Нужен был документ, удостоверяющий личность, и я пошёл в сельсовет. Вася Мамаев выписал справку, а Калашников не подписал.
- Скоро лесозаготовки, никуда не пойдёшь.
- Почему же другим можно идти, а мне нельзя? - сказал я. Всем троим парням: Ондре, Ваньке и Аркашке Настасьиным справки выдали.
- Они - это они, а ты - это ты, - изрёк мудрое Калашников.
Мама не хотела, чтобы я уходил, она не верила, что можно заработать большие деньги за короткое время. Но согласилась со мной, что и любые не помешают. Что уж она говорила Калашникову - он ей по Барановым какая-то дальняя родня - только подписал он справку.

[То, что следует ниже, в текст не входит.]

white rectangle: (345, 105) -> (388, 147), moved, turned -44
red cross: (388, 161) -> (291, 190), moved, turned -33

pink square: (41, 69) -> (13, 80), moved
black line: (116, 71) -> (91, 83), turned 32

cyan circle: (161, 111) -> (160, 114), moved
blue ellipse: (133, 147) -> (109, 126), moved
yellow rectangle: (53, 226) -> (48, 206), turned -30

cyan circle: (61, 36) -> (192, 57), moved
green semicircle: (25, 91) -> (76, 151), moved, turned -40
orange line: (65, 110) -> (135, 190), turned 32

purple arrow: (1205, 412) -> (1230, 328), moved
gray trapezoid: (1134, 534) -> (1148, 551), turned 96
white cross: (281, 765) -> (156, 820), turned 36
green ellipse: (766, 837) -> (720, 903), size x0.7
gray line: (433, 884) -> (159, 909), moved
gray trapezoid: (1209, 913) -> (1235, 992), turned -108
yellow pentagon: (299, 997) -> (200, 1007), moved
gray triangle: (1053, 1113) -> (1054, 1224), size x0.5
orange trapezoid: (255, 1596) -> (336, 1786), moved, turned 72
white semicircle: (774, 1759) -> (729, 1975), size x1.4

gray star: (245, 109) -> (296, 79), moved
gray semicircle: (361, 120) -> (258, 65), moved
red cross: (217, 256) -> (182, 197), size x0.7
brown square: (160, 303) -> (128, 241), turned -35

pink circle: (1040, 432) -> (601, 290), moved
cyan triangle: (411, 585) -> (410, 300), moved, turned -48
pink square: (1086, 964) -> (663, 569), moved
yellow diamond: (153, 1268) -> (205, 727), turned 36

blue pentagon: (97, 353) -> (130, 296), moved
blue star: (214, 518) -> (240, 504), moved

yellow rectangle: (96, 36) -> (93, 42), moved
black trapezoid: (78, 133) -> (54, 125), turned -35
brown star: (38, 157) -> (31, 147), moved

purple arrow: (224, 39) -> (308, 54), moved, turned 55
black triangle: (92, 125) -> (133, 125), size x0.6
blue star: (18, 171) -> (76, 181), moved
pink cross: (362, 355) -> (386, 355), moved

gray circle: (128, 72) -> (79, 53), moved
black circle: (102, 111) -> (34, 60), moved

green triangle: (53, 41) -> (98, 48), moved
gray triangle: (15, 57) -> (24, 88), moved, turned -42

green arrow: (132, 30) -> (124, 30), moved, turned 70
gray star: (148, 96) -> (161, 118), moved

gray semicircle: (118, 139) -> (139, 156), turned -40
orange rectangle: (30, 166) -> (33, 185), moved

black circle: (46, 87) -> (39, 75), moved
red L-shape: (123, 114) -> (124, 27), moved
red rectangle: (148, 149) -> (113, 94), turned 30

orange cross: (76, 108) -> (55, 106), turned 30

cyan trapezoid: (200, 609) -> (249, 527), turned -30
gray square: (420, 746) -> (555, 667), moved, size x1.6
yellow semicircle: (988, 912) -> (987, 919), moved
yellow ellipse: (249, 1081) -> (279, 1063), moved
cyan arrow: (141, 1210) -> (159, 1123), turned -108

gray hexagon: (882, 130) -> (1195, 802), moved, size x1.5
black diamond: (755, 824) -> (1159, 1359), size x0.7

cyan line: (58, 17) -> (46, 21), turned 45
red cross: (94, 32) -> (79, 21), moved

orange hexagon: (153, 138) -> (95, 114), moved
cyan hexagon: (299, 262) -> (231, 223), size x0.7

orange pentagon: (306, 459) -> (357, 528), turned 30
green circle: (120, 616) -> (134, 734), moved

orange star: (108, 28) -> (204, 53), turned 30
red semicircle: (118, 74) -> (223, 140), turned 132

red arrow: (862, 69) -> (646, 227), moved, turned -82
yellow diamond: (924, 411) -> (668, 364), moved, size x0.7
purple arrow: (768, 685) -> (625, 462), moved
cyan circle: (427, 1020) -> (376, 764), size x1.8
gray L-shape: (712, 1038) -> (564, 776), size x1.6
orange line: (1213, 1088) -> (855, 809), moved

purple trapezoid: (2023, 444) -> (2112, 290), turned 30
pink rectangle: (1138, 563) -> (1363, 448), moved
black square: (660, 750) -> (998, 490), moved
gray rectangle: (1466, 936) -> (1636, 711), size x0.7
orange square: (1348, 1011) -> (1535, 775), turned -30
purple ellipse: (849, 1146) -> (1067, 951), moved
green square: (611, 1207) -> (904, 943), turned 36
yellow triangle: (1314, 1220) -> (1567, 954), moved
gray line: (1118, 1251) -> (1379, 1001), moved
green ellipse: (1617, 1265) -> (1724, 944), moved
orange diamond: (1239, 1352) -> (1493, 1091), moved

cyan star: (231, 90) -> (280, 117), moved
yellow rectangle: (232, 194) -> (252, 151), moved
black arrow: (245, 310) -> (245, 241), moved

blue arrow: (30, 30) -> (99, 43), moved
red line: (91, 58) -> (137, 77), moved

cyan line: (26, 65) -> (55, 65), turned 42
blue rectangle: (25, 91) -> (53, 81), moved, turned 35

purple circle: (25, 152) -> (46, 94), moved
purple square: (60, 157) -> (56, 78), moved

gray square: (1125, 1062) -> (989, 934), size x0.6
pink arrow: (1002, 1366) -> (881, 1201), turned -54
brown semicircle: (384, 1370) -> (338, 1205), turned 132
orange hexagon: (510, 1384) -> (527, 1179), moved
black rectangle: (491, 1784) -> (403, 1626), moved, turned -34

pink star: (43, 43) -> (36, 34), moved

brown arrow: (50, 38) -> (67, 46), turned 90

Ребята шли с серьёзными намерениями: не только подзаработать - это само собой. Но и устроиться на постоянную работу в совхоз в качестве рабочего класса.
До Южи тридцать вёрст, шли пешком. После дождей выпала тёплая погода, идти босиком - одно удовольствие. Для молодых ног - что стоит прошагать шесть часов подряд - никакой усталости.
В Юже, городишке на холмах и буераках, с десятком фабрик и заводов, у дяди Осипа Ермиловича работа бы нашлась. Поколебавшись, я к нему заходить не стал. Да и неизвестно, что с самим-то с ним... при Кондрашове. Как бы не загремел так же, как наш отец, за одну фамилию.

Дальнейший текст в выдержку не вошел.